We have decided that the best way to reflect student loans … is to treat part as financial assets (loans), since some portion will be repaid, and part as government expenditure (capital transfers), since some will not…
“This decision means that the impact of student loans on public sector net borrowing … will better reflect government’s financial position. This is because government revenue will no longer include interest accrued that will never be paid; and government expenditure related to cancellation of student loans will be accounted for in the periods that loans are issued rather than at maturity”
Pros and cons
No reform is perfect. Under the proposal, the projected loss on loans issued this year counts as public spending this year. But a projection is just that – a projection. Such projections are complex, and estimates will need to be adjusted over time.

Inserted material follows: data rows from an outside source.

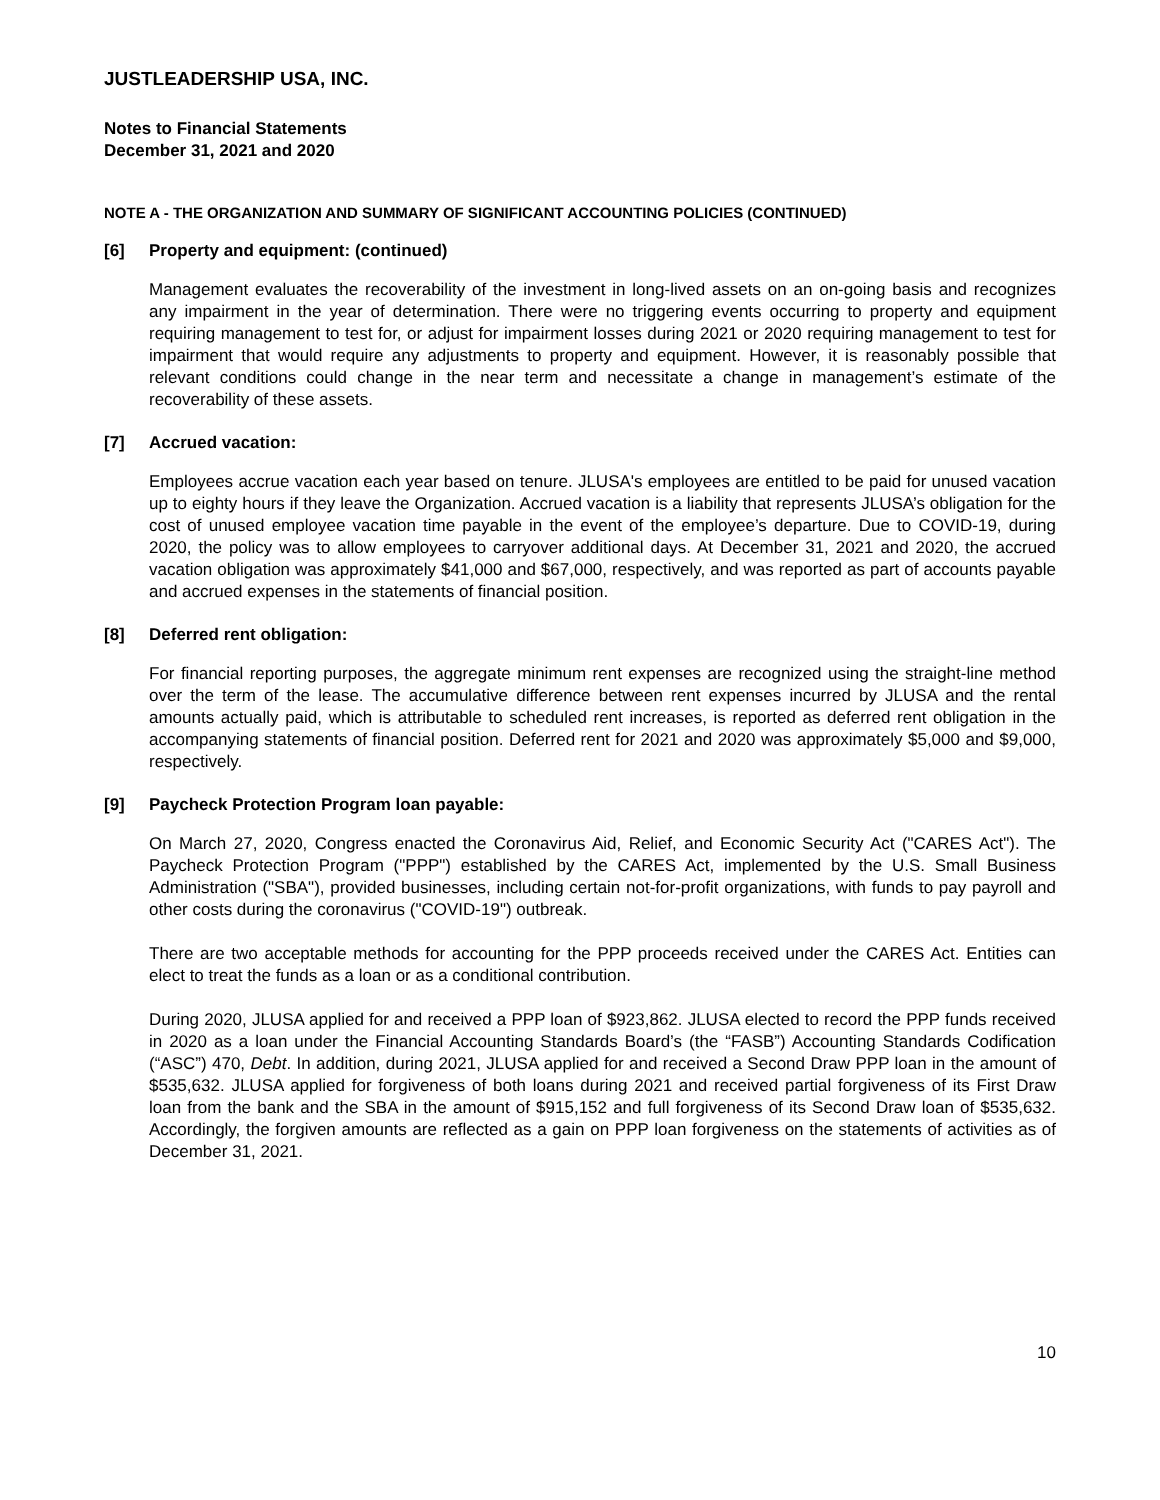JUSTLEADERSHIP USA, INC.
Notes to Financial Statements
December 31, 2021 and 2020
NOTE A - THE ORGANIZATION AND SUMMARY OF SIGNIFICANT ACCOUNTING POLICIES (CONTINUED)
[6] Property and equipment: (continued)
Management evaluates the recoverability of the investment in long-lived assets on an on-going basis and recognizes any impairment in the year of determination. There were no triggering events occurring to property and equipment requiring management to test for, or adjust for impairment losses during 2021 or 2020 requiring management to test for impairment that would require any adjustments to property and equipment. However, it is reasonably possible that relevant conditions could change in the near term and necessitate a change in management’s estimate of the recoverability of these assets.
[7] Accrued vacation:
Employees accrue vacation each year based on tenure. JLUSA's employees are entitled to be paid for unused vacation up to eighty hours if they leave the Organization. Accrued vacation is a liability that represents JLUSA’s obligation for the cost of unused employee vacation time payable in the event of the employee’s departure. Due to COVID-19, during 2020, the policy was to allow employees to carryover additional days. At December 31, 2021 and 2020, the accrued vacation obligation was approximately $41,000 and $67,000, respectively, and was reported as part of accounts payable and accrued expenses in the statements of financial position.
[8] Deferred rent obligation:
For financial reporting purposes, the aggregate minimum rent expenses are recognized using the straight-line method over the term of the lease. The accumulative difference between rent expenses incurred by JLUSA and the rental amounts actually paid, which is attributable to scheduled rent increases, is reported as deferred rent obligation in the accompanying statements of financial position. Deferred rent for 2021 and 2020 was approximately $5,000 and $9,000, respectively.
[9] Paycheck Protection Program loan payable:
On March 27, 2020, Congress enacted the Coronavirus Aid, Relief, and Economic Security Act ("CARES Act"). The Paycheck Protection Program ("PPP") established by the CARES Act, implemented by the U.S. Small Business Administration ("SBA"), provided businesses, including certain not-for-profit organizations, with funds to pay payroll and other costs during the coronavirus ("COVID-19") outbreak.
There are two acceptable methods for accounting for the PPP proceeds received under the CARES Act. Entities can elect to treat the funds as a loan or as a conditional contribution.
During 2020, JLUSA applied for and received a PPP loan of $923,862. JLUSA elected to record the PPP funds received in 2020 as a loan under the Financial Accounting Standards Board’s (the “FASB”) Accounting Standards Codification (“ASC”) 470, Debt. In addition, during 2021, JLUSA applied for and received a Second Draw PPP loan in the amount of $535,632. JLUSA applied for forgiveness of both loans during 2021 and received partial forgiveness of its First Draw loan from the bank and the SBA in the amount of $915,152 and full forgiveness of its Second Draw loan of $535,632. Accordingly, the forgiven amounts are reflected as a gain on PPP loan forgiveness on the statements of activities as of December 31, 2021.
10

But this is a case where it is better to be approximately right than exactly wrong – especially where “exactly wrong” creates powerful incentives to bad behaviour by government.
The major gain from the proposed change is that it aligns the accounting of loans with their resource implications and thus reverses the adverse effects discussed earlier.
The change removes the artificial bias towards loan finance. If the government makes repayment terms more generous (e.g. the increase in the repayment threshold from £21,000 to £25,000 in 2018), the cost will affect the budget deficit (PSNB) this year, not in 30+ years time, thus fundamentally changing political incentives.
There is no longer an artificial bias against taxpayer finance. At present, a £1,000 loan, by inflating government income, makes PSNB smaller, while a £1,000 grant increases PSNB by £1,000. Under the new arrangement, if the marginal RAB charge is 50%, a £1,000 loan increases PSNB by £500, and £1,000 grant by £1,000. Thus the relative price of restoring T grant and/or maintenance grants has halved.
Analogously, the new arrangement creates a more level playing field between higher education (largely loan financed) and further education (mainly taxpayer financed). And if the improved political incentives encourage a less costly loan system, the regressive element in loan design is reduced.
The new arrangement means that HE finance is no longer partly dependent on a bubble. The longer the bubble is allowed to go on, the bigger the bust at the end. Getting it right now places university finance on a sounder footing. In this respect, at least, vice chancellors should sleep more easily.
“This is not the way to run a railroad.” No, indeed. We (the UK) are also bad at running railroads.